▶ Instrução 1
Reescreva, por favor, o trecho do texto começando em "Por um lado, são" e terminando em "vistas como embaraçosas.", com "princípios" substituído por "fundamentos".
▶ Instrução 2
No trecho do texto, que profissionais são convocados sobretudo nas duas vertentes?

▶ Trecho do texto
►

Por um lado, são os princípios mais
gerais que são discutidos; por outro lado,
são as questões mais imediatas da
prática médica e das pesquisas com
seres humanos que são vistas como embaraçosas.
Em ambas vertentes são convocados sobretudo
filósofos, juristas e médicos. Com
muito menos freqüência vemos cientistas
sociais como antropólogos ou sociólogos.
Um traço peculiar é a presença
de psicanalistas. Penso que analisar a inserção
deste grupo é uma tarefa complexa, pois passaria
pela discussão das transformações
do campo psicanalítico nas últimas
décadas, o que é para nós,
aqui, de difícil realização.

◄

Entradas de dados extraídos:
►

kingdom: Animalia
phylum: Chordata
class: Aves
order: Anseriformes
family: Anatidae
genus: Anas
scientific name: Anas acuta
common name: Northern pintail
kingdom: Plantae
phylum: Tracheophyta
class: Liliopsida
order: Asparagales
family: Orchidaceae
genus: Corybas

◄

▶ Resposta 1
Por um lado, são os fundamentos mais
gerais que são discutidos; por outro lado,
são as questões mais imediatas da
prática médica e das pesquisas com
seres humanos que são vistas como embaraçosas.

▶ Resposta 2
Filósofos, juristas e médicos.